PM Transcripts

Transcripts from the Prime Ministers of Australia

Gillard, Julia

Period of Service: 24/06/2010 - 27/06/2013
Release Date:
08/09/2012
Release Type:
Speech
Transcript ID:
18792
Released by:
  • Gillard, Julia
Opening Remarks to APEC CEO Summit

Vladivostok, Russia

I'm happy to describe what's going on in our country though I think nations are always going to find their own pathways forward.

I would start by commenting, we've just seen from the video presentation that education is a gender question across the region and across the world. Too often it's women who miss out on education. It's a development question and so the level of education available to people in the developing world is not the same as the developed world. But the perspective we take in our own nation, it is a quintessentially economic question.

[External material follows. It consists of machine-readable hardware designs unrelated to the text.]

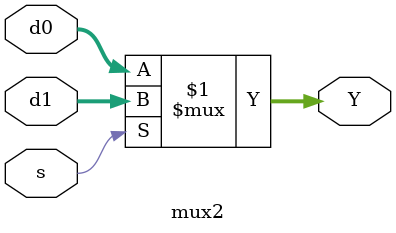
<source format=v>
module mux2 #(parameter WIDTH=32)(
	input [WIDTH-1:0] d0,
	input [WIDTH-1:0] d1,
	input              s,
	output [WIDTH-1:0] Y
);

assign Y = s ? d1 : d0;

endmodule

</source>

The standards of our education today are going to define how prosperous a nation we are for tomorrow. And so we have taken a very hard-headed approach to reforming education which has brought some of the tools which would be very familiar in the private sector and applied them to public policy.

Most particularly, we have insisted on transparency at every level of education. Early childhood education, we are making the quality of our childcare centres and early learning centres transparent to parents. We focussed a great deal on transparency in school education where the results of national testing are now available for all of our nine and a half thousand schools together with a great deal of information about the socioeconomic status of the children at the school, what the school conceptualises it's mission as, attendance rates, whole-school plans - these things are all available on what we call the MySchool website and you can contrast and compare between similar schools and the national average on testing.

We're bringing that same kind of transparency to our vocational education and training system through the MySkills website and the same transparency to our universities so that prospective students and employers can see quality and outcomes across universities.

That transparency is then partnered with the setting of goals - we have a set of 2020 goals about the performance of our education system. The numbers of Australians with vocational qualifications, the number of Australians with undergraduate or higher qualifications, and just last Monday I have joined to those 2020 goals a goal for 2025 that Australia's schooling system would be in the top five in the world.

Currently on the international testing, the PISA rankings run by the OECD, we've got a good education system but we have seen our schooling system start to slip behind and as other nations have worked to strengthen and reform their system.

And we have been particularly focussed on the fact that living in this region of the world where we will see so much of the globe's history written in the next hundred years and particularly the shifting of economic weight to this region, there are four schooling systems that are getting results in PISA testing above Australia's. They are Hong Kong and Shanghai and South Korea are getting results above Australia's so we are obviously concerned about that and wanting to focus on improving our schooling system.

In terms of the tools of reform, we believe a lot of innovation happens on the ground so the best thing that Government can do is support that innovation and change rather than try to micro-manage what happens in the classroom.

We have been huge investors in better quality teaching including attracting the best graduates to get into teaching through an initiative you call called Teach for Australia and we are now going to broaden that initiative by insisting on higher literacy and numeracy standards for people who go into teaching.

We've set quality standards for teaching in universities and we're also focussed on quality of teaching in vocational education and training and we have set qualification requirements for the people who teach preschool-age children.

We've also focussed a great deal on the impact of disadvantage. We know that children from poorer homes can get a great education but that you have to focus on it and put more resources into it. We are therefore on a journey to move our school funding system so that the child's needs are at the centre of the system and extra resources are available for the teaching of all students but particularly the teaching of students from disadvantaged homes and indigenous Australians.

We focussed on getting people from low SES backgrounds into universities and we've enjoyed some considerable success at that. We've embraced new teaching methodologies, we have national curriculum, we ran what we called the Digital Education Revolution to turbo-charge the number of computers in schools.

When we needed economic stimulus in the wake of the Global Financial Crisis we focussed a lot of that capital into education, not just schools but we've really revolutionised capital in vocational education and training and in universities.

So we're bringing this combination together on a journey of change. We're not done yet, we've got a lot more to do to reach our ambitious goals for 2020 and 2025, but it's very much a driving focus of what Government at the national level is delivering for the Australian people.

In our region we partner with the countries around the region in aid and development work which is focussed on education, but we also are big exchangers both at research and at the student level. I think the statistic is 175,000 students from the APEC countries are studying in Australian universities and vocational education training today. We would be looking to increase that number and we think the focus here at this APEC meeting on the mobility of students, staff and institutions setting up in each other's country's is a really a very important vision of the future.

So it's a great passion of mine, I know it's a great passion of everybody in this room and education, we believe, is the central driver of change for our own nation and for the region in which we live.